* BRIEF A:
Could you rewrite the paragraph beginning "We define the traffic profiling problem as follows" from the passage on traffic profiling more briefly, keeping its main facts?

Traffic profiling refers to the fundamental task of characterizing, understanding the traffic patterns in communication networks, including IP, wireless, mobile networks etc. It provides insightful information about the underlying traffic, thus helps manage, engineer the network to obtain better performance. For instance, among the benefits, detecting abnormal traffic specifically enhances the security of the underlying networks, which have gained considerable research efforts in recent years.

Fig. 1
figure 1

Traffic profiling model

We define the traffic profiling problem as follows: the input of a traffic profiling task is the captured real network communication data; the output is a collection of patterns underlying the traffic. Figure 1 also shows the traffic profiling problem. Traditionally, researchers focused on investigating statistical properties of networks traffics, e.g., heavy hitters, heavy-tail, self-similarity [15,16,17,18]. While this approach obtains useful information for engineering networks, it is limited to particular networks. In recent years, researchers are leveraging the power of machine learning to profiling network traffics, which obtains more general results.

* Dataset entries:
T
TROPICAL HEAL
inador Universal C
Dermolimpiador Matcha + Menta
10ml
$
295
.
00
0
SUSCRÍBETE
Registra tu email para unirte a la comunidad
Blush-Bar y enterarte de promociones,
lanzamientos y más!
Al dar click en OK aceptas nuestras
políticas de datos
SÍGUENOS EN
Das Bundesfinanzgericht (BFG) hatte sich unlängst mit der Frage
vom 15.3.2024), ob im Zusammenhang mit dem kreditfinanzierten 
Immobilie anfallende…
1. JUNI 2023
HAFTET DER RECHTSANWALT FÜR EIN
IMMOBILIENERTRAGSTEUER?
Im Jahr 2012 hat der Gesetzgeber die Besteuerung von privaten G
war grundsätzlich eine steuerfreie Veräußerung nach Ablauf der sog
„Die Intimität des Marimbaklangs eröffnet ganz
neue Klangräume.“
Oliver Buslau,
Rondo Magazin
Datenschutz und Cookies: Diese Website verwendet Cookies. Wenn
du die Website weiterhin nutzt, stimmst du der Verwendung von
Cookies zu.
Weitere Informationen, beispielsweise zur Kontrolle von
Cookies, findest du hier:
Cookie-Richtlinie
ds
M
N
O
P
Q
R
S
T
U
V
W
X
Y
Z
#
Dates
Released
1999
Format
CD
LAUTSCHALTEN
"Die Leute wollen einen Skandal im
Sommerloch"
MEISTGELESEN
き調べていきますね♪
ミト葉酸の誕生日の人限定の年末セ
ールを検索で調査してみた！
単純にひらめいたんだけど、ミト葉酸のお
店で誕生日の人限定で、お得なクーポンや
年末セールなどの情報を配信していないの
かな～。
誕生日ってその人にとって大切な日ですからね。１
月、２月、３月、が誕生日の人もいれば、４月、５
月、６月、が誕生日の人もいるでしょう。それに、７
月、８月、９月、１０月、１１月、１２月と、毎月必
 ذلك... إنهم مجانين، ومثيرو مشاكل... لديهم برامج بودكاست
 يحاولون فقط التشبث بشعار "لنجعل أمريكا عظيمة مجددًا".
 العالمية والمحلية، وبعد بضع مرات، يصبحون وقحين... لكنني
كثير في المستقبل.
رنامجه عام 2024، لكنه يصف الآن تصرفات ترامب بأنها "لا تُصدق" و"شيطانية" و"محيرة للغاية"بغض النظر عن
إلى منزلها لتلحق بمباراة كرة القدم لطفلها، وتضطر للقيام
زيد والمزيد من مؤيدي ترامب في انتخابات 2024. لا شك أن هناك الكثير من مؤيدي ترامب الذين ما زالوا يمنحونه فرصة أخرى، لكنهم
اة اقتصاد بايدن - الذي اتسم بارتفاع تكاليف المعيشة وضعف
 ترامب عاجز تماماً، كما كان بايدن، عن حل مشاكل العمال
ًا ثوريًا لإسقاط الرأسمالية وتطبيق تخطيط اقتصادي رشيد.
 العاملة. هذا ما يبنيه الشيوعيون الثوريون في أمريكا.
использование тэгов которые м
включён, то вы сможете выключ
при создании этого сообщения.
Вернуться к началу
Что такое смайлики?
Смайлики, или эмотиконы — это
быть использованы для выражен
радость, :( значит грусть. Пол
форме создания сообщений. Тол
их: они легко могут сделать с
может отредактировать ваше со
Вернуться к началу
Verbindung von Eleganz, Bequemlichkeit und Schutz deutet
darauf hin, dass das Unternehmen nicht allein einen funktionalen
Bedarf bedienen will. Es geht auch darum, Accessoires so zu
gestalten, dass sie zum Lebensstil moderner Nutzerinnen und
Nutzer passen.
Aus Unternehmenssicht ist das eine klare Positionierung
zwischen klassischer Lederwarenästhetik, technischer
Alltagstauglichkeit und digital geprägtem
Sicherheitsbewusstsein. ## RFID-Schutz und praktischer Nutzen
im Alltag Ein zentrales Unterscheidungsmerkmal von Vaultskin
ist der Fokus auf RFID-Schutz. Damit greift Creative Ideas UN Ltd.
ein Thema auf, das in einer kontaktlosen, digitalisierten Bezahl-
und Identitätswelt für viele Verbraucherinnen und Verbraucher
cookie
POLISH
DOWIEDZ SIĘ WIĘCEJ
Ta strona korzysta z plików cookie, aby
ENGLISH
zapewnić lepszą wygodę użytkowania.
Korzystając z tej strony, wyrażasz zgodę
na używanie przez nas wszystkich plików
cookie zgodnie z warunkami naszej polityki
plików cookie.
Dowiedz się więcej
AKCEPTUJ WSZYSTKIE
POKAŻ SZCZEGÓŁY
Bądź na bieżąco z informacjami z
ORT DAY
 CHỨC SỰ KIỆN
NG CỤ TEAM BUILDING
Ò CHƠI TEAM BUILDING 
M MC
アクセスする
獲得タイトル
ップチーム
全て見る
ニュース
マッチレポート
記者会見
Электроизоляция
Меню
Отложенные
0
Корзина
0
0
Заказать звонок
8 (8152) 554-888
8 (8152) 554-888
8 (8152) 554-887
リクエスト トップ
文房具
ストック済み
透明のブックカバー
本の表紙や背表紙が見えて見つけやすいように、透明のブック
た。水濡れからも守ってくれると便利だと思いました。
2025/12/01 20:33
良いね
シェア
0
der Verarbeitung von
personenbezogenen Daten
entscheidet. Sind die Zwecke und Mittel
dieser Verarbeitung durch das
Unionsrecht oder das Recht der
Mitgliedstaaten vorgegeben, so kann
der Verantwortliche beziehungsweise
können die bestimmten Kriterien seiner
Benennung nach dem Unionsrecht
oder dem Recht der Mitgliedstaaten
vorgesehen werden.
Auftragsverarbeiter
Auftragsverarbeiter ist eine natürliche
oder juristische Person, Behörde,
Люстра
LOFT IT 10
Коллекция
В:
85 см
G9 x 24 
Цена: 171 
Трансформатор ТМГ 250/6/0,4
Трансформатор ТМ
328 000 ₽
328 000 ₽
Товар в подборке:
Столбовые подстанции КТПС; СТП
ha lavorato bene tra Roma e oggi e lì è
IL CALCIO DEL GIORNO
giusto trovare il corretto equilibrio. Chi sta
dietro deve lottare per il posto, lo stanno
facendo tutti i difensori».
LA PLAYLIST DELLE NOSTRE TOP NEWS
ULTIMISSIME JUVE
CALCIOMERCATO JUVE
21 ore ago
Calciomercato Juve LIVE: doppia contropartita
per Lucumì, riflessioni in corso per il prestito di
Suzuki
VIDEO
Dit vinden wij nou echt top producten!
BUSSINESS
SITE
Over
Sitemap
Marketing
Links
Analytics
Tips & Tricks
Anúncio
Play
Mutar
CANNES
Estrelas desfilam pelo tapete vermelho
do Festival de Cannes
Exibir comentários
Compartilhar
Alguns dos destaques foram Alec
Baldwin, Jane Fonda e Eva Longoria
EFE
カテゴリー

* BRIEF B:
Can you reproduce the entries word for word, starting at their first line and stopping after the line that contains "Im Jahr 2012"?

* RESPONSE AREA A:
A traffic profiling task takes captured real network communication data as input and produces a collection of the patterns underlying that traffic. Researchers traditionally studied statistical properties of network traffic, such as heavy hitters, heavy tails and self-similarity. This yields useful information for engineering networks but is limited to particular networks. In recent years, researchers have applied machine learning to traffic profiling, which gives more general results.

* RESPONSE AREA B:
T
TROPICAL HEAL
inador Universal C
Dermolimpiador Matcha + Menta
10ml
$
295
.
00
0
SUSCRÍBETE
Registra tu email para unirte a la comunidad
Blush-Bar y enterarte de promociones,
lanzamientos y más!
Al dar click en OK aceptas nuestras
políticas de datos
SÍGUENOS EN
Das Bundesfinanzgericht (BFG) hatte sich unlängst mit der Frage
vom 15.3.2024), ob im Zusammenhang mit dem kreditfinanzierten 
Immobilie anfallende…
1. JUNI 2023
HAFTET DER RECHTSANWALT FÜR EIN
IMMOBILIENERTRAGSTEUER?
Im Jahr 2012 hat der Gesetzgeber die Besteuerung von privaten G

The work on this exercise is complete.